Fitting a SimBiology model to data when you don't know the time of the Cmax (maximum concentration) can be challenging, but it's possible to handle this situation by using optimization techniques. One approach is to perform a global search to find the best parameter values that minimize the difference between the model prediction and the observed data, without assuming a specific time for Cmax. Here are the general steps to do this:
Define Your Model in SimBiology:
- First, make sure you have your SimBiology model properly defined with the parameters that you want to estimate during the fitting process. Ensure that you have appropriately linked your model to the observed data.
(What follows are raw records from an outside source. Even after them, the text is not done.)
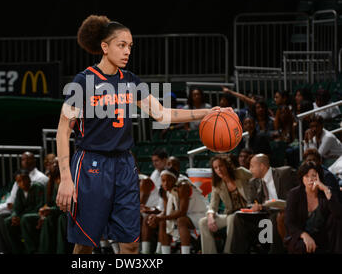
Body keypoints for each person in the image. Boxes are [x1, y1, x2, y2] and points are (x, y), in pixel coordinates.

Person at [55, 15, 234, 254]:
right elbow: (63, 129)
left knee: (131, 243)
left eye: (130, 46)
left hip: (124, 164)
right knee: (86, 243)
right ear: (104, 47)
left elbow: (162, 115)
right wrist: (66, 179)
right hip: (91, 164)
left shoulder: (131, 81)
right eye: (121, 45)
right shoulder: (83, 80)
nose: (127, 51)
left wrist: (207, 112)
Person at [0, 151, 48, 254]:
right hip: (15, 209)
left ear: (34, 161)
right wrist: (2, 208)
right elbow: (12, 200)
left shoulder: (40, 180)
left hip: (29, 212)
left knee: (2, 217)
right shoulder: (19, 180)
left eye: (28, 159)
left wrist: (15, 213)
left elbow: (38, 204)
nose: (26, 161)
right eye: (23, 159)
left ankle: (6, 250)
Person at [231, 154, 298, 254]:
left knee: (274, 218)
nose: (250, 169)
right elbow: (250, 202)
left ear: (262, 166)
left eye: (252, 166)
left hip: (284, 213)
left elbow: (298, 194)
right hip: (264, 213)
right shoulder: (254, 182)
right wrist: (255, 206)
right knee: (238, 217)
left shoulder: (285, 173)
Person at [198, 154, 252, 254]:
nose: (219, 169)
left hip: (248, 213)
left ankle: (228, 251)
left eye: (221, 166)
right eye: (215, 168)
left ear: (227, 165)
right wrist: (210, 216)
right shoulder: (217, 184)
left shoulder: (240, 172)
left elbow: (257, 177)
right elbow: (213, 205)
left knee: (232, 217)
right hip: (230, 214)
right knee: (203, 222)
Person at [284, 161, 342, 253]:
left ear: (319, 177)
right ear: (302, 179)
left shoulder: (326, 192)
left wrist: (326, 190)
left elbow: (338, 214)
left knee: (337, 221)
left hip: (321, 236)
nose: (310, 179)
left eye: (314, 176)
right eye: (306, 176)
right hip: (299, 235)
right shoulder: (294, 194)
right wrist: (304, 235)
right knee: (303, 246)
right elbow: (289, 222)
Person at [154, 166, 208, 254]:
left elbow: (182, 212)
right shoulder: (167, 190)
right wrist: (156, 217)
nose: (165, 183)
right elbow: (166, 211)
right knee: (163, 222)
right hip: (189, 215)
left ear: (175, 179)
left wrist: (161, 217)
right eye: (163, 180)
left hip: (201, 214)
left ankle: (185, 252)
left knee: (181, 221)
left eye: (169, 180)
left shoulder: (183, 186)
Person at [3, 169, 45, 254]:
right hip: (24, 216)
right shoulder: (20, 191)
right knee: (8, 221)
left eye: (24, 179)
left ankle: (31, 250)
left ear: (29, 179)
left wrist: (20, 217)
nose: (22, 183)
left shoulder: (38, 187)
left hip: (37, 214)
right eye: (19, 181)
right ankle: (17, 250)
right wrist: (14, 216)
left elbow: (39, 206)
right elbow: (16, 208)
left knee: (25, 219)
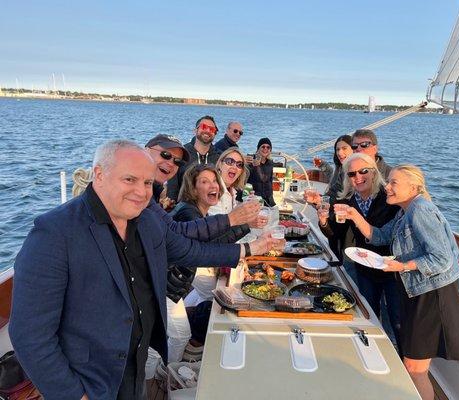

Create an Objective Function:
- You will need to create an objective function that quantifies the discrepancy between the model predictions and the observed data. In your case, this function should be based on the Cmax value. The objective function should take parameter values as inputs and return a measure of how well the model matches the data.
Implement a Search Algorithm:
- Since you don't know the time of Cmax, you can use an optimization algorithm that explores the parameter space globally. Genetic algorithms or particle swarm optimization are often used for such global optimization problems.
Set Up the Fitting Process:
- Use a global optimization function available in MATLAB, such as ga (genetic algorithm) or particleswarm, to perform the optimization. These functions allow you to search for parameter values that minimize the objective function.
Run the Fitting Process:
- Execute the optimization algorithm with your objective function and an initial guess for the parameters. The optimization algorithm will iteratively adjust the parameters to minimize the discrepancy between the model predictions and the data.
Analyze the Results:
- After the fitting process is complete, you can examine the estimated parameter values and the goodness of fit to assess how well the model aligns with the data. The estimated parameter values should provide information about the model parameters that produce the best fit to the data, including the time of Cmax.
Example of how to set up the fitting process using the ga function in MATLAB:
% Define the objective function
objectiveFunction = @(params) yourCustomObjectiveFunction(params, observedData);
% Set up optimization options
options = optimoptions('ga', 'MaxGenerations', 100, 'PopulationSize', 100);
% Perform the fitting using genetic algorithm
estimatedParams = ga(objectiveFunction, numParams, [ ], [ ], [ ], [ ], lb, ub, [ ], options);
% Now, you can analyze the results, including the estimated parameters
In this example, yourCustomObjectiveFunction is a function that calculates the Cmax value for the model prediction based on the parameter values and compares it to the observed Cmax value.